Egypt’s longtime autocrat, Hosni Mubarak, who was deposed during the uprising of 2011, has been faulted for the chronic shortfalls. His failure to scale back a generous fuel subsidy system encouraged energy-intensive industries and distorted the market, Mr. Heikal said. And Egypt’s transitional leaders shied away from making the necessary bold reforms.

“It’s self-inflicted pain of the first degree,” Mr. Heikal said, adding that Mr. Sisi had taken a positive first step, by sharply reducing fuel subsidies.

Yet actual relief was most likely still far away. For two years, there have been unsuccessful efforts to select a company to provide an offshore terminal that would allow Egypt to import natural gas to meet its shortfall, said Thomas Strouse, a Dubai-based analyst with the Energy Intelligence Group, which analyzes the global energy industry.

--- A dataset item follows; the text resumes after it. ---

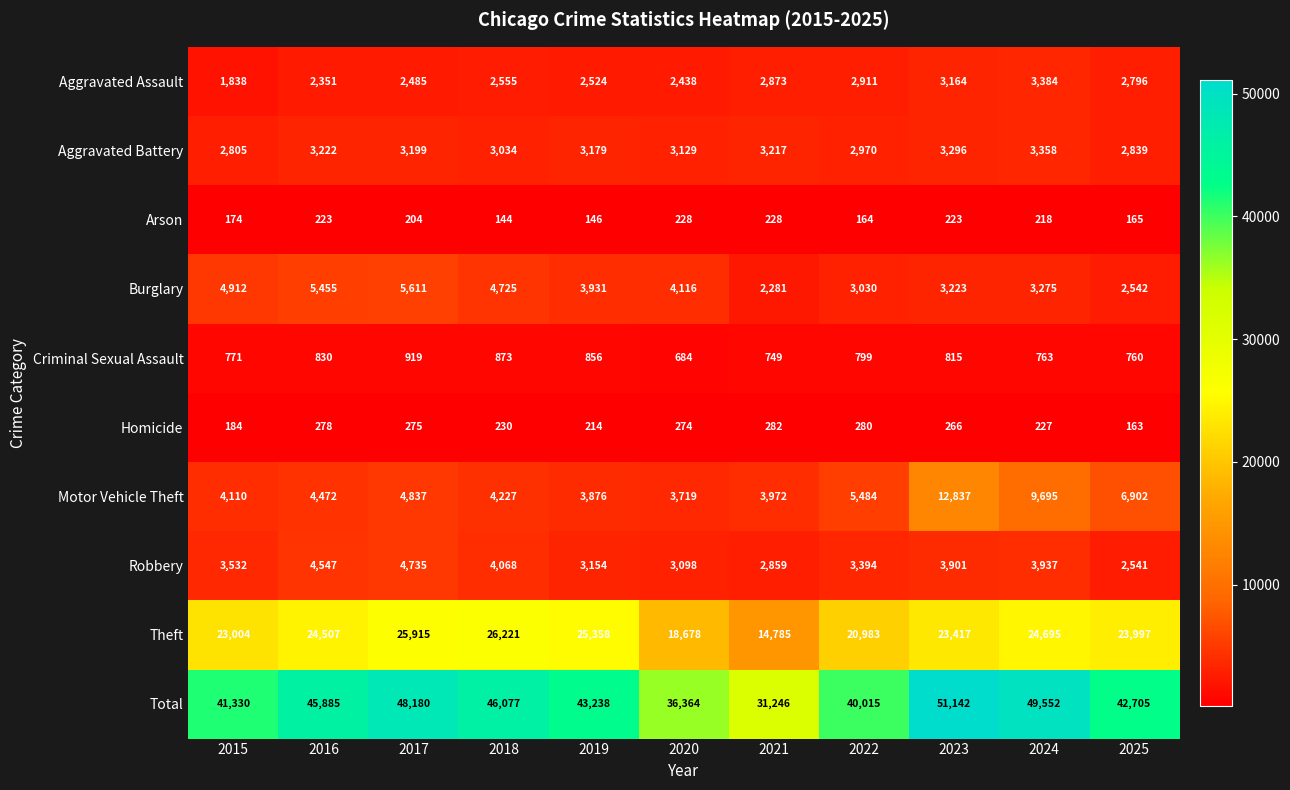

True or false: Burglary has a value of 6161 at 2020.

False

Mr. Sisi’s administration had not yet selected a company. As the weather cooled, and demand for energy subsided somewhat, “the sense of urgency to get it done is receding,” Mr. Strouse said.

Mr. Sisi will surely face a sharper test next summer, Mr. Strouse added. In the meantime, the crisis seemed to have prompted warnings to the government about keeping the Egyptian public, literally and figuratively, in the dark.

Complaining about the “information blackout” from officials in a column last week, an Egyptian writer, Mahmoud Khalil, invoked the public’s increasing willingness to dispense with leaders who failed them.

“There is one outcome of the waning patience of Egyptians, known to anyone who has witnessed the events of the past three years,” he wrote.